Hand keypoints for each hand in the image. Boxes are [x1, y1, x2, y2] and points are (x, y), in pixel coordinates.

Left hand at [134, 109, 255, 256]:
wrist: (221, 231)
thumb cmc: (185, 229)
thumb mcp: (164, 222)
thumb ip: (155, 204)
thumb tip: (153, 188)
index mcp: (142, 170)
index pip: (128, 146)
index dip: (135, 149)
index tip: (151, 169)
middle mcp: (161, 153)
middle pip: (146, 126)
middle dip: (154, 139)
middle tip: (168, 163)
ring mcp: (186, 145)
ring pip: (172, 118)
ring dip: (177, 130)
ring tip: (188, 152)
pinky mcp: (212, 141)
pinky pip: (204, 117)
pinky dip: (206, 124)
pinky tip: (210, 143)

•••

• DESCRIPTION OF THE TASK
Above are the records; copy each line from them that includes the string "pinky".

• SOLUTION TO THIS PROBLEM
pinky mcp: (212, 141)
pinky pip: (204, 117)
pinky dip: (206, 124)
pinky tip: (210, 143)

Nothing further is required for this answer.